Directions: Return the entries below precisely, omitting nothing.

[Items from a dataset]

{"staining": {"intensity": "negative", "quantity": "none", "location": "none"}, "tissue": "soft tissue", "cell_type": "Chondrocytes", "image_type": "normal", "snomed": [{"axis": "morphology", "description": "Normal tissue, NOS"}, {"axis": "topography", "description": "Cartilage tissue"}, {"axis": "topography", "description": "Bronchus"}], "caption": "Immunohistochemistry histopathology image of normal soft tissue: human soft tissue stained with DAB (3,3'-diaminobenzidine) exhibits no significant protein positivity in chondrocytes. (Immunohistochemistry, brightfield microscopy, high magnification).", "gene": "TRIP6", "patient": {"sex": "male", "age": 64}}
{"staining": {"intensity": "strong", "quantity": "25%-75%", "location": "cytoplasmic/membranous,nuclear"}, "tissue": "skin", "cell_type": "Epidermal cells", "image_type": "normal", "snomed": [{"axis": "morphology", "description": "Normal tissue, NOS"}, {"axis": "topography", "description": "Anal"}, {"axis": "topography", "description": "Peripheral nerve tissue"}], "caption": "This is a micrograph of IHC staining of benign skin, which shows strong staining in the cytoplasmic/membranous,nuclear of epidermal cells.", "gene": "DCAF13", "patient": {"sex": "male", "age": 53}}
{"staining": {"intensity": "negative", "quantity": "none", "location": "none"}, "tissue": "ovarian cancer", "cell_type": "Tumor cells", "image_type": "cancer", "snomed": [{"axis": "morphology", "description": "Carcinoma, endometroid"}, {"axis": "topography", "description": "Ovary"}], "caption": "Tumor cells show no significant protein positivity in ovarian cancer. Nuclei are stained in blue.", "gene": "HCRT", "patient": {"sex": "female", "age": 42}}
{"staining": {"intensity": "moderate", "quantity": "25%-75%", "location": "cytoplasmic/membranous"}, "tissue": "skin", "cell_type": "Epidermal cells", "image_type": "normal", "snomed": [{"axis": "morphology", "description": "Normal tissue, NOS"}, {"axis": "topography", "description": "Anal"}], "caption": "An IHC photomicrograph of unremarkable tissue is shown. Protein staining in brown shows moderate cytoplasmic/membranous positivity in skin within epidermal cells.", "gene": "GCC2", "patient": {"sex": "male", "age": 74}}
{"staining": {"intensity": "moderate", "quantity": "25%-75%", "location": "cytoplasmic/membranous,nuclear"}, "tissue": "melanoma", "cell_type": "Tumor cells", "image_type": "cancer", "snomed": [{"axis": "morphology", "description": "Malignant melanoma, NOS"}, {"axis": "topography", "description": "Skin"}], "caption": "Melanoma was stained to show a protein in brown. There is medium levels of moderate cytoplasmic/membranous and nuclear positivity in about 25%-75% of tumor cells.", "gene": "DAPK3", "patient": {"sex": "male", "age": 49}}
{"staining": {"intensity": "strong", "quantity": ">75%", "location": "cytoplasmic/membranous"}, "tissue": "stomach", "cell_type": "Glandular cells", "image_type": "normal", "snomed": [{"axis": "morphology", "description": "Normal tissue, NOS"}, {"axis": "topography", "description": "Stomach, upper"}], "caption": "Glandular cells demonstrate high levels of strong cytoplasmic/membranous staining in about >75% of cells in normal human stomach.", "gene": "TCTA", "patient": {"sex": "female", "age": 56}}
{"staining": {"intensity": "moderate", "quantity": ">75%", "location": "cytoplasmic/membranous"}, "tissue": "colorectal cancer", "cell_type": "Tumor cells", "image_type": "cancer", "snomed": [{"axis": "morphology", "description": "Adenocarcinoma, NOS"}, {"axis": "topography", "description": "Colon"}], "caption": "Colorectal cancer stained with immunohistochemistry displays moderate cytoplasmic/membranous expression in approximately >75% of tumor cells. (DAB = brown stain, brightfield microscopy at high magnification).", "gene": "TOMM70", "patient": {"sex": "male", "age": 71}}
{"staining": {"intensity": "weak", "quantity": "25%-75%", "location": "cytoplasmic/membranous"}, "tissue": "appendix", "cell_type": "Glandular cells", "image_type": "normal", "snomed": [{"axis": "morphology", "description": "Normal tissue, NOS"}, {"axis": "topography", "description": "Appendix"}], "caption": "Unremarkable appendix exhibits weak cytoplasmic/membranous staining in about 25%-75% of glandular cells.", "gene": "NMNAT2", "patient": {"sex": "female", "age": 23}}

Answer below:
{"staining": {"intensity": "negative", "quantity": "none", "location": "none"}, "tissue": "soft tissue", "cell_type": "Chondrocytes", "image_type": "normal", "snomed": [{"axis": "morphology", "description": "Normal tissue, NOS"}, {"axis": "topography", "description": "Cartilage tissue"}, {"axis": "topography", "description": "Bronchus"}], "caption": "Immunohistochemistry histopathology image of normal soft tissue: human soft tissue stained with DAB (3,3'-diaminobenzidine) exhibits no significant protein positivity in chondrocytes. (Immunohistochemistry, brightfield microscopy, high magnification).", "gene": "TRIP6", "patient": {"sex": "male", "age": 64}}
{"staining": {"intensity": "strong", "quantity": "25%-75%", "location": "cytoplasmic/membranous,nuclear"}, "tissue": "skin", "cell_type": "Epidermal cells", "image_type": "normal", "snomed": [{"axis": "morphology", "description": "Normal tissue, NOS"}, {"axis": "topography", "description": "Anal"}, {"axis": "topography", "description": "Peripheral nerve tissue"}], "caption": "This is a micrograph of IHC staining of benign skin, which shows strong staining in the cytoplasmic/membranous,nuclear of epidermal cells.", "gene": "DCAF13", "patient": {"sex": "male", "age": 53}}
{"staining": {"intensity": "negative", "quantity": "none", "location": "none"}, "tissue": "ovarian cancer", "cell_type": "Tumor cells", "image_type": "cancer", "snomed": [{"axis": "morphology", "description": "Carcinoma, endometroid"}, {"axis": "topography", "description": "Ovary"}], "caption": "Tumor cells show no significant protein positivity in ovarian cancer. Nuclei are stained in blue.", "gene": "HCRT", "patient": {"sex": "female", "age": 42}}
{"staining": {"intensity": "moderate", "quantity": "25%-75%", "location": "cytoplasmic/membranous"}, "tissue": "skin", "cell_type": "Epidermal cells", "image_type": "normal", "snomed": [{"axis": "morphology", "description": "Normal tissue, NOS"}, {"axis": "topography", "description": "Anal"}], "caption": "An IHC photomicrograph of unremarkable tissue is shown. Protein staining in brown shows moderate cytoplasmic/membranous positivity in skin within epidermal cells.", "gene": "GCC2", "patient": {"sex": "male", "age": 74}}
{"staining": {"intensity": "moderate", "quantity": "25%-75%", "location": "cytoplasmic/membranous,nuclear"}, "tissue": "melanoma", "cell_type": "Tumor cells", "image_type": "cancer", "snomed": [{"axis": "morphology", "description": "Malignant melanoma, NOS"}, {"axis": "topography", "description": "Skin"}], "caption": "Melanoma was stained to show a protein in brown. There is medium levels of moderate cytoplasmic/membranous and nuclear positivity in about 25%-75% of tumor cells.", "gene": "DAPK3", "patient": {"sex": "male", "age": 49}}
{"staining": {"intensity": "strong", "quantity": ">75%", "location": "cytoplasmic/membranous"}, "tissue": "stomach", "cell_type": "Glandular cells", "image_type": "normal", "snomed": [{"axis": "morphology", "description": "Normal tissue, NOS"}, {"axis": "topography", "description": "Stomach, upper"}], "caption": "Glandular cells demonstrate high levels of strong cytoplasmic/membranous staining in about >75% of cells in normal human stomach.", "gene": "TCTA", "patient": {"sex": "female", "age": 56}}
{"staining": {"intensity": "moderate", "quantity": ">75%", "location": "cytoplasmic/membranous"}, "tissue": "colorectal cancer", "cell_type": "Tumor cells", "image_type": "cancer", "snomed": [{"axis": "morphology", "description": "Adenocarcinoma, NOS"}, {"axis": "topography", "description": "Colon"}], "caption": "Colorectal cancer stained with immunohistochemistry displays moderate cytoplasmic/membranous expression in approximately >75% of tumor cells. (DAB = brown stain, brightfield microscopy at high magnification).", "gene": "TOMM70", "patient": {"sex": "male", "age": 71}}
{"staining": {"intensity": "weak", "quantity": "25%-75%", "location": "cytoplasmic/membranous"}, "tissue": "appendix", "cell_type": "Glandular cells", "image_type": "normal", "snomed": [{"axis": "morphology", "description": "Normal tissue, NOS"}, {"axis": "topography", "description": "Appendix"}], "caption": "Unremarkable appendix exhibits weak cytoplasmic/membranous staining in about 25%-75% of glandular cells.", "gene": "NMNAT2", "patient": {"sex": "female", "age": 23}}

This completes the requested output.